High-end parallel systems present a tremendous research challenge on how to best allocate their resources to match dynamic workload characteristics and user habits that are often unique to each system. Although thoroughly investigated, job scheduling for production systems remains an inexact science, requiring significant experience and intuition from system administrators to properly configure batch schedulers. State-of-the-art schedulers provide many parameters for their configuration, but tuning these to optimize performance and to appropriately respond to the continuously varying characteristics of the workloads can be very difficult — the effects of different parameters and their interactions are often unintuitive.

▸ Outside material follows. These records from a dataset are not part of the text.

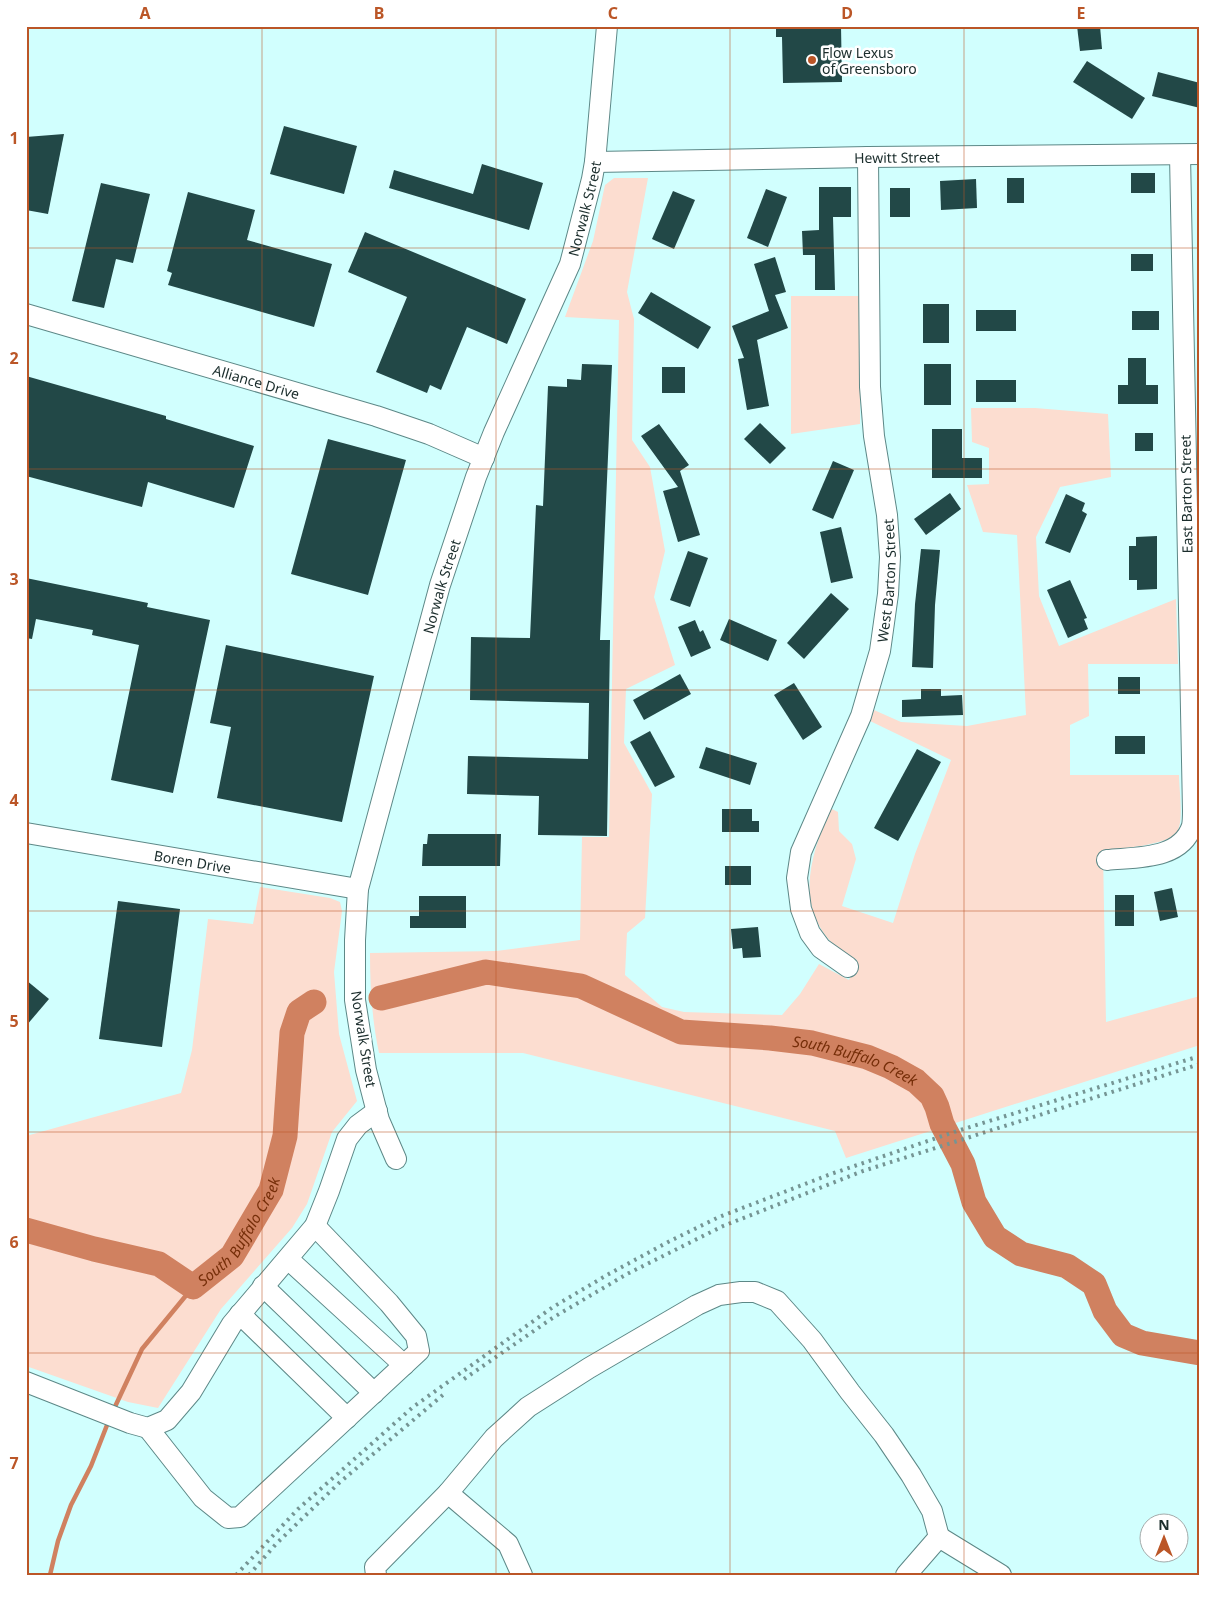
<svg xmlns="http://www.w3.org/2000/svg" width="1226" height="1601" viewBox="0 0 1226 1601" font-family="'Noto Sans',sans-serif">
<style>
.green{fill:#fcddd0}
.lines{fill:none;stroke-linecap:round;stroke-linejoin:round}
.stream{stroke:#d08160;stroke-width:4.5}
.river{stroke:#d08160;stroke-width:25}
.building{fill:#224847}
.minor-casing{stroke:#5d8887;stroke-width:22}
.minor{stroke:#fff;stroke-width:20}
.rail{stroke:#759594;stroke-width:4;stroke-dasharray:2.5 5;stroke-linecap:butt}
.grid{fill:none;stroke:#bb5627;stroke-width:1;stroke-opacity:0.55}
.poi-dot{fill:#bb5627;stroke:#fff;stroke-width:2}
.labels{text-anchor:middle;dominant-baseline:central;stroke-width:5;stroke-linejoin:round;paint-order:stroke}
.poi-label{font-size:14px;fill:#1b2d2c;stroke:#fff;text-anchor:start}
.street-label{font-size:14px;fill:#1b2d2c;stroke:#fff}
.water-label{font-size:15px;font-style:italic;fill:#762e09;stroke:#fff}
.neatline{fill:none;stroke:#bb5627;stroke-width:2}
.grid-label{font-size:16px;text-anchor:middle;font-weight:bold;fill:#bb5627}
</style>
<rect width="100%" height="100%" fill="#d1fffe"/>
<g class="green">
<path d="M614,178H648L627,292L634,319L632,440L650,467L665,551L654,597L675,665L626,689L624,743L652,794L645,918L627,933L625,975L662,1007L684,1012L782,1015L800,994L819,964L849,980L857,960C850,956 840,951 834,945C793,904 812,854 830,808L838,812L839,831L852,844L856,859L842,906L893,923L915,854L951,760L870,721L874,710L901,722L967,726L1026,715L1017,535L983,532L967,485L989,484V448L972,442L971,408H1035L1108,414L1111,477L1060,487L1036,537L1039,596L1059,646L1176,599L1178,664H1088L1089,716L1070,725V775H1179C1179,788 1184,822 1177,832C1167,846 1120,848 1103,851L1106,1022L1200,996V1045L846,1158L835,1131L523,1053H379C372,1020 370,987 370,953L496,951L580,940L582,837H609L619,320L565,317L593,241L605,185Z"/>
<path d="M791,296H860V424L791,434Z"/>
<path d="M260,887L330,898L340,902L342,911L334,972L339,1034L357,1101L332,1132L307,1204L292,1228L221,1309L158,1408L128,1402L26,1366V1136L181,1093L192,1050L208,919L253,924Z"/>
</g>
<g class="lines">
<g class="stream">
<path d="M113,1411L142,1349L193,1287"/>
<path d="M50,1575L58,1541L71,1505L91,1466L109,1420"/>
</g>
<g class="river">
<path id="s1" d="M381,998L486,972L581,986L681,1032L770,1038L812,1043L867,1057L891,1067L916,1081L932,1096L937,1107L942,1124L963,1164L974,1202L995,1237L1021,1254L1067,1266L1094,1284L1105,1311L1123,1335L1142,1343L1200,1353"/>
<path id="s2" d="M26,1230L94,1249L159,1264L193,1287L232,1256L271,1190L285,1136L292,1033L299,1012L314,1002"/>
</g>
</g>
<g class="building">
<path d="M776,26H841L842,82L783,83L782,37H776Z"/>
<path d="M1077,26H1100L1102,49L1080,51Z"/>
<path d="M1087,61L1145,98L1132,119L1073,82Z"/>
<path d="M1158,72L1200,83V108L1152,96Z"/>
<path d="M284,126L357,146L344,194L270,174Z"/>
<path d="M64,134L48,214L26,210V137Z"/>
<path d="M482,164L543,183L529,230L389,188L394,170L473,194Z"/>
<rect x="1131" y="173" width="24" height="20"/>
<rect x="1007" y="178" width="17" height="25"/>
<path d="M976,179L977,208L941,210L940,181Z"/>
<path d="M101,183L150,194L133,263L116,259L104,308L72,301Z"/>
<path d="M819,187H851V217H833L835,290H815V255H803L802,231L819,230Z"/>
<rect x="890" y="188" width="20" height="29"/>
<path d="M766,189L787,197L768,247L747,238Z"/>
<path d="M673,191L695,200L674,249L652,239Z"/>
<path d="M188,192L255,210L247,240L332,264L314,327L168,285L172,273L167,271Z"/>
<path d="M365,232L526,299L507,344L467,327L441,390L430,385L427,393L376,372L407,297L348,272Z"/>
<rect x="1131" y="254" width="22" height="17"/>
<path d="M775,257L786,292L775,295L788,328L757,340L769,406L747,410L738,359L744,358L732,326L769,311L754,264Z"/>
<path d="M651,292L711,327L698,349L638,313Z"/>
<rect x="923" y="304" width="26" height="39"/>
<rect x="976" y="310" width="40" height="21"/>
<rect x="1132" y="311" width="27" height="19"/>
<path d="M1128,358H1146V385H1158V404H1118V385H1128Z"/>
<path d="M582,364L612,365L600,640H610L607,836L538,835L539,796L467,794L468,756L588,759L589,703L470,700L471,637L530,638L536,505L543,506L548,386L567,387V379L581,380Z"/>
<rect x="924" y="364" width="27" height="41"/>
<rect x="662" y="367" width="23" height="26"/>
<path d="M26,376L166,416V419L254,446L234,508L148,482L142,507L26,476Z"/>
<rect x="976" y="380" width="40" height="22"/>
<path d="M760,423L786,448L770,464L744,439Z"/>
<path d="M659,424L689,465L680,471L700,535L678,542L663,491L678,487L641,436Z"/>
<path d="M932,429H962V458H982V478H932Z"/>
<rect x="1135" y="433" width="18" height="18"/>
<path d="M328,439L406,460L368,595L291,574Z"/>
<path d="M833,461L854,470L833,519L812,510Z"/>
<path d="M950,493L961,509L926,535L914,519Z"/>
<path d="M1066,494L1085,503L1082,511L1087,514L1070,553L1045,543Z"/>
<path d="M841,527L853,578L831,583L820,532Z"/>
<path d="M1157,536V589L1137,590V580H1129V546H1136V537Z"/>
<path d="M921,549L940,550L935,605L933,668L912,667L915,604Z"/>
<path d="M688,551L708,558L690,607L670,600Z"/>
<path d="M26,578L148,603L147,607L210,620L173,793L111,780L139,645L92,635L93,630L36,619L32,639L26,638Z"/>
<path d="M1070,580L1087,618L1084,619L1088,629L1068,638L1047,590Z"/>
<path d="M831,593L849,609L804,659L787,643Z"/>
<path d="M729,619L777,640L768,661L720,640Z"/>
<path d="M695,620L700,632L703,630L711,648L691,657L678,627Z"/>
<path d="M226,645L374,676L342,822L217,798L231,727L210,723Z"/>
<path d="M680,674L691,694L644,720L633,700Z"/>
<rect x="1118" y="677" width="22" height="17"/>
<path d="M794,683L822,727L803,740L774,695Z"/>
<path d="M921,689H941V696L962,695L963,715L902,717V700L921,699Z"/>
<path d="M650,731L675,777L655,787L630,742Z"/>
<rect x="1115" y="736" width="30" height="18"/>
<path d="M706,747L757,763L750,785L699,768Z"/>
<path d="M917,749L941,762L898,841L874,828Z"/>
<path d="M722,809H752V821H759V832H722Z"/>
<path d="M428,834H501L500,866H422L423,844H427Z"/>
<rect x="725" y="866" width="26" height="19"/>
<path d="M1172,888L1178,917L1160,921L1154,892Z"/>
<rect x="1115" y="895" width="19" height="31"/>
<path d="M419,896H466V928H410V916H419Z"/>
<path d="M118,901L180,909L162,1047L99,1039Z"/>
<path d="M758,927L761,957L743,958L742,948L733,949L731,929Z"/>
<path d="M26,980L49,999L26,1026Z"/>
</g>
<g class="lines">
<g class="minor-casing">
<g id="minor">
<path id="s3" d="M595,162L868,157L1200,154"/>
<path id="s4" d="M26,314L376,416L429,434L484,458"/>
<path id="s5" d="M26,833L358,889"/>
<path d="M1107,860C1136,857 1181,860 1192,826C1193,821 1193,815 1193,811L1180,155"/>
<path id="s6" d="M848,967L821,948L810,933L801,909L797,878L801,852L861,716L880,651L888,594L890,557L887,515L874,436L870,387L868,157"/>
<path id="s7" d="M396,1159L379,1120L366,1070L355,1000V940L358,889L440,585L476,477L494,432L570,264L592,179L595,162L607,26"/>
<path d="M288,1259L404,1365"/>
<path d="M263,1286L374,1393"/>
<path d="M240,1314L347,1418"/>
<path d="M26,1382L130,1423L148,1428L167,1420L191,1392L232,1324L315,1226L329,1191L347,1139L358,1125L377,1111"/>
<path d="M148,1428L203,1498L228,1518L240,1517L419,1351L416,1336L389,1303L315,1226"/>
<path d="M448,1493L508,1544L522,1575"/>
<path d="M376,1575L375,1567L448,1493L494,1438L528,1407L589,1368L697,1305L719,1295L741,1292H755L777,1301L812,1340L850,1392L884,1435L911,1475L932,1511L939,1537"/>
<path d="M906,1575L939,1537L1001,1575"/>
</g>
</g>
<use href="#minor" class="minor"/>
<g class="rail">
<path d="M464,1379L554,1317L627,1274L723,1226L863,1171L1200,1064"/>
<path d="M236,1575L298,1509L413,1407L553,1307L607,1275L670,1241L719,1217L831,1174L957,1131L1200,1056"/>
<path d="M249,1575L276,1544L339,1483L444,1394"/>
</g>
</g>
<path class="grid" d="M262,26V1575M496,26V1575M730,26V1575M964,26V1575M26,248H1200M26,469H1200M26,690H1200M26,911H1200M26,1132H1200M26,1353H1200"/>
<circle class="poi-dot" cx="812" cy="60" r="5"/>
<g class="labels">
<g class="poi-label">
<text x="822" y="52">Flow Lexus<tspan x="822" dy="16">of Greensboro</tspan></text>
</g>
<g class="street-label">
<text stroke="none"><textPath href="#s3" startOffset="302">Hewitt Street</textPath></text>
<text stroke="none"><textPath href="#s7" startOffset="995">Norwalk Street</textPath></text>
<text stroke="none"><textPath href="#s4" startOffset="240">Alliance Drive</textPath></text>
<text transform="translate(1186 494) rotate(-91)">East Barton Street</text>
<text stroke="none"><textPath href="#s6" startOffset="422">West Barton Street</textPath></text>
<text stroke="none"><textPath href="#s7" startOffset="590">Norwalk Street</textPath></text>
<text stroke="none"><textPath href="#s5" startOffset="169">Boren Drive</textPath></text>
<text transform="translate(364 1039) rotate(81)">Norwalk Street</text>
</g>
<g class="water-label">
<text stroke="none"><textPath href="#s1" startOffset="492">South Buffalo Creek</textPath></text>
<text stroke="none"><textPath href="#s2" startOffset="252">South Buffalo Creek</textPath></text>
</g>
</g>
<rect width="1226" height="1601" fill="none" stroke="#ffffff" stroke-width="55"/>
<g transform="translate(1164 1538)"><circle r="24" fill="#ffffff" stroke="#a4abab"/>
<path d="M0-4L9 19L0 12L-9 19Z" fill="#bb5627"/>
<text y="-8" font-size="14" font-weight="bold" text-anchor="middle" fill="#1b2d2c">N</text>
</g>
<rect x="28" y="28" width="1170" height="1546" class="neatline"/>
<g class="grid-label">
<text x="145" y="19">A</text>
<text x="379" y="19">B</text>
<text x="613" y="19">C</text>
<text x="847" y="19">D</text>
<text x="1081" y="19">E</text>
<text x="14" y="144">1</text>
<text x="14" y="364">2</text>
<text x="14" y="585">3</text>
<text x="14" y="806">4</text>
<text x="14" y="1027">5</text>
<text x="14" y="1248">6</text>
<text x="14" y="1469">7</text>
</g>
</svg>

In this paper, we introduce a new and general methodology for automating the difficult process of job scheduler parameterization. Our proposed methodology is based on online simulations of a model of the actual system to provide on-the-fly suggestions to the scheduler for automated parameter adjustment. Detailed performance comparisons via simulation using actual supercomputing traces from the Parallel Workloads Archive indicate that this self-adaptive parameterization via online simulation consistently outperforms other workload-aware methods for scheduler parameterization. This methodology is unique, flexible, and practical in that it requires no a priori knowledge of the workload, it works well even in the presence of poor user runtime estimates, and it can be used to address any system statistic of interest.
Barry Lawson and Evgenia Smirni. Self-Adaptive Scheduler Parameterization. Technical paper (TR-05-01). Math and Computer Science Technical Report Series. Richmond, Virginia: Department of Mathematics and Computer Science, University of Richmond, November, 2005.